Grizzly: My Life and Times in Cricket
Martin Chandler |Published: 2015
Pages: 288
Author: Adams, Chris
Publisher: Pitch Publishing
Rating: 4.5 stars
There is always going to be the exception that proves the rule, but time and again I find that cricketing autobiographies of the recently retired are much more interesting if they concern the careers of those who don’t quite reach the top, rather than those who have had years of international cricket. Chris ‘Grizzly’ Adams is a perfect example and this book, written with the assistance of Bruce Talbot, is a fine read.
I have often wondered why books like this tend to be so much better, and have come up with a few ideas over the years. One is that I suspect the big star, with greater demands on his time, simply has fewer hours to spend with his ‘ghost’, the result being a less than rounded account. The novelty of the stories the author has to tell are a factor as well.
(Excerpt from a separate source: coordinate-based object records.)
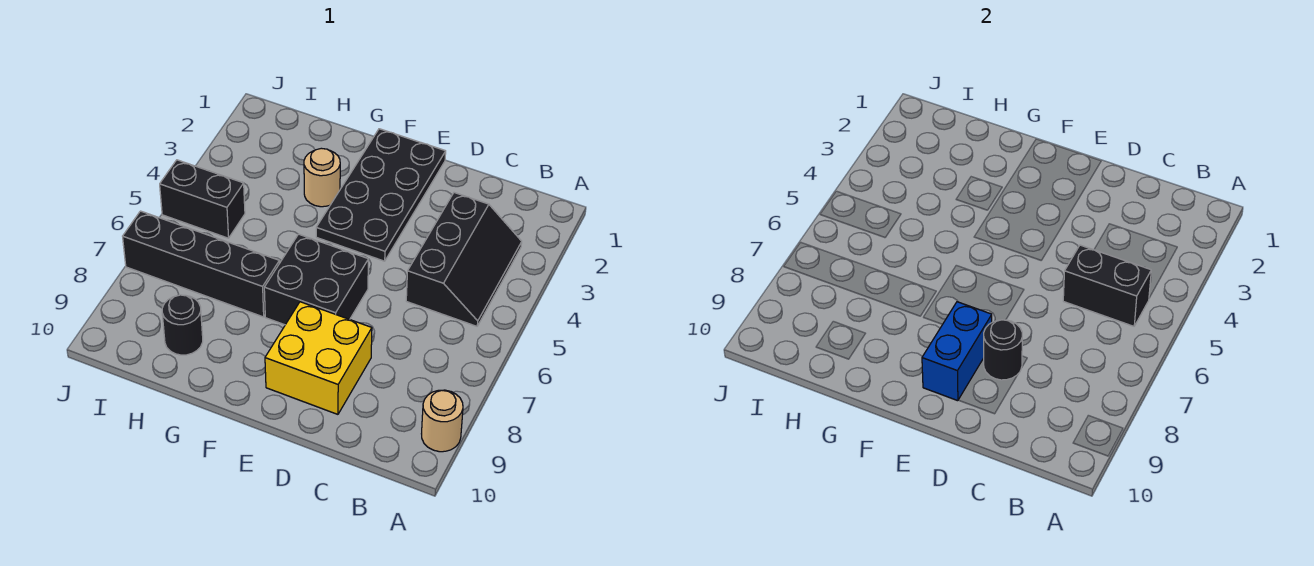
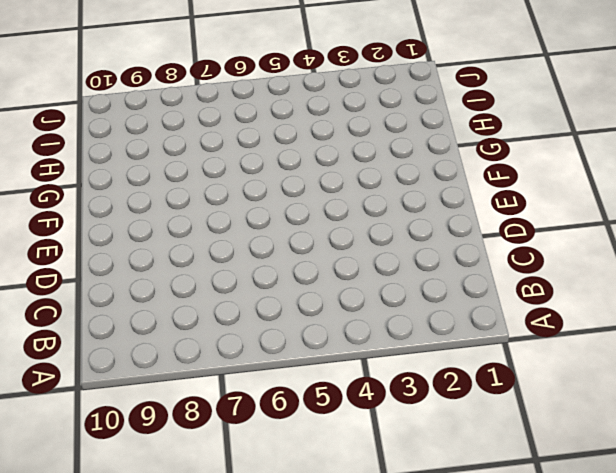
none -> tan 1x1 round brick [422,390,463,452]
none -> black 2x3 slope [406,193,522,326]
none -> yellow 2x2 brick [265,302,372,414]

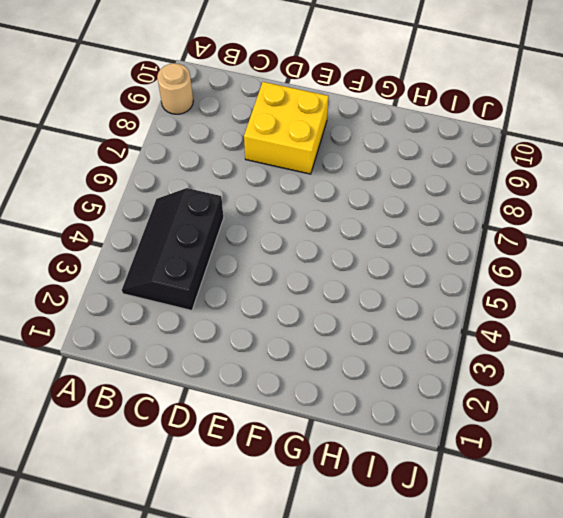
none -> black 2x4 plate [316,129,446,261]
none -> black 2x2 brick [264,234,369,325]
none -> tan 1x1 round brick [304,148,340,207]

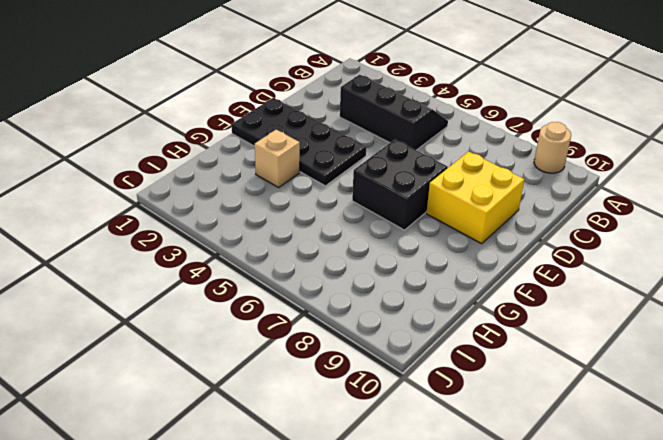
tan 1x1 brick [255,130,300,187] -> tan 1x1 round brick [304,148,340,207]
none -> black 1x4 brick [123,211,279,317]
none -> black 1x1 round brick [162,295,203,355]
none -> black 1x2 brick [160,160,245,238]

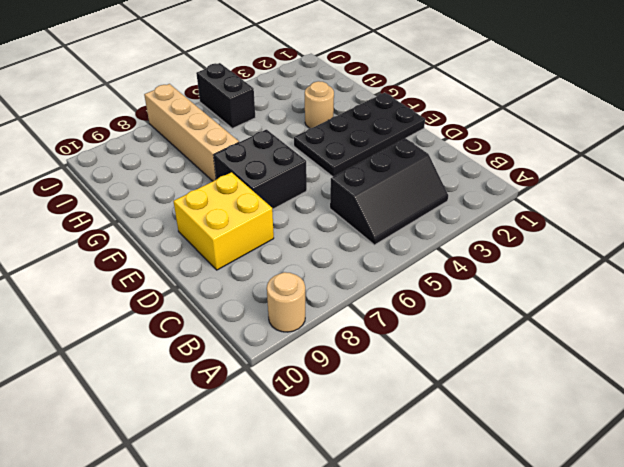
tan 1x4 brick [144,84,239,181] -> black 1x4 brick [123,211,279,317]
none -> black 1x1 round brick [162,295,203,355]
none -> black 1x2 brick [1063,245,1151,326]
none -> black 1x1 round brick [984,320,1022,380]

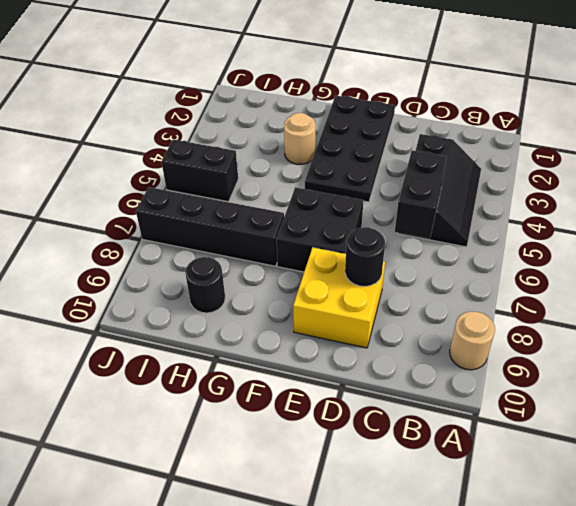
black 1x2 brick [395,150,447,239] -> black 1x2 brick turned to [1063,245,1151,326]
none -> blue 1x2 brick [922,302,992,401]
A major star will have played in many well known Tests, so it may well be that little of the cricketing content is actually new. Adams only played in five Tests, so his international career is not the most substantial part of the book. That is in stark contrast with his county career. There were no central contracts when Adams started, but the influence of the leading players in the County Championship was already on the wane, so there are very many stories in this book that are decidedly unfamiliar.
How good a batsman was Chris Adams? Better than his haul of five Test caps suggests has always been my view. Had Adams been born a Londoner, or perhaps a Yorkshireman, and played for a ‘fashionable’ county then there can be little doubt there would have been more caps. He admits there was the occasional error of judgment in things he said or did along the way, but it is difficult to avoid the conclusion that never having played for the right county was as big a factor as any in that truncated career.
It can’t have helped that those five Tests were particularly tough ones. All were in South Africa, and England were 2-4 in the third over when Adams faced his first delivery in Test cricket. As his opening chapter explains he hung around for an hour, but too often in the series Adams made a start without going on, and his Test career ended when he was dismissed for just a single in the now discredited run chase at Centurion in the final match of the series.
The story of Adams’ rise and fall at his first county, Derbyshire, is illuminating. That of his move to Sussex and his captaining the Martlets to their first Championships is exhilarating. The frankness of the account is particularly striking. The good feelings when he did well, the frustrations when things didn’t go so well, and where, when things went wrong, he believes he made his mistakes.
It probably helps that, despite his having a fine record against Lancashire, I have always liked Chris Adams. But I certainly felt by the time I had finished his book that he had had a raw deal from the England hierarchy, and was treated rather shabbily by Derbyshire and Surrey, the county who he coached after his playing career ended following the conclusion of the 2008 summer. Adams is honest about his feelings, and always willing to express regret where he feels, on reflection he made mistakes. In addition Adams doesn’t shy away from the tragic events of the death of his young Sussex teammate Umer Rashid, and that of his enormously talented and popular young charge at Surrey, Tom Maynard.
Although Chris Adams gets a good deal of sympathy from me I do bear in mind, as does he, that there were many positives. Whatever might have gone wrong in his life, and as noted there were some genuine tragedies, he did still spend two decades playing cricket for a living and did so successfully and without having to spend much time on the treatment table. So in truth Grizzly: My Life and Times in Cricket is a celebration of a live well lived, and is a story that is remarkably well written. It is highly recommended.